# Hellllooooo? Rhondas????



## rhondas (Sep 10, 2010)

Barb, How can I ignore a request from you? First of all, it was great meeting you and Tito.
Tito is really everything a Golden should be. He is now my favorite Golden after Jake. See you next week and hopefully the weather is better than today.

We had a great weekend. Jake Qed both days and placed frist both days in Open JWW.
This allowed him to get his Open JWW in three straight trials with 3 first places.


----------



## DNL2448 (Feb 13, 2009)

Congratulations! What an awesome agility day for all!


----------



## Jige (Mar 17, 2011)

That is super cool.

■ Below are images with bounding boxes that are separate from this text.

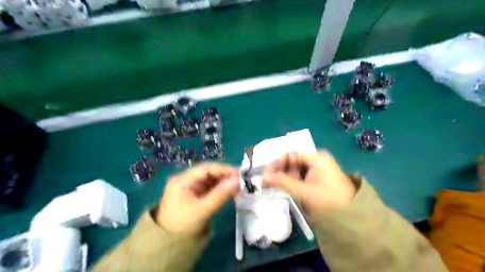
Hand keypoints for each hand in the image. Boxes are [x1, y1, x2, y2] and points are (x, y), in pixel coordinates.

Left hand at [156, 163, 239, 235]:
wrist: (170, 247)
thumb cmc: (183, 226)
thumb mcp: (202, 210)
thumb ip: (221, 194)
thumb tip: (238, 180)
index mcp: (182, 180)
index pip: (206, 169)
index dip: (224, 169)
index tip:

Way to go Jake!!!!


----------



## 2golddogs (Oct 19, 2009)

Congratulations to you and Jake!


----------



## AmberSunrise (Apr 1, 2009)

Yay Jake!! Congratulations


----------



## hotel4dogs (Sep 29, 2008)

Well FINALLY!!!! 
The girl does a PERFECT run, 100 score, under course time, for a NEW TITLE in THREE consecutive trials, and doesn't even come here and brag unless I twist her arm.
SHEEESH!!!!!
It was awesome meeting you and Jake! Looking forward to next weekend!


----------



## GoldenSail (Dec 30, 2008)

Very nice! You should post a picture!


----------



## Maxs Mom (Mar 22, 2008)

Congratulations!!!! That is awesome. 

Maybe in the spring, when I am working and have money again. We can plan to come out your way for a trial with you, Barb, and we can bring our crew. You can meet all my dogs too. LOL It is a lot to tote 4 dogs around. Gabby goes to get use to trial atmosphere, the other two well they don't usually go for just the hang outs anymore but they would come to meet friends.


----------



## sammydog (Aug 23, 2008)

Congrats on the new title! Any pics?


----------



## rhondas (Sep 10, 2010)

i have no pics but I will try and take one of Jake with his ribbons. Then I will need to figure out how to finally post one


----------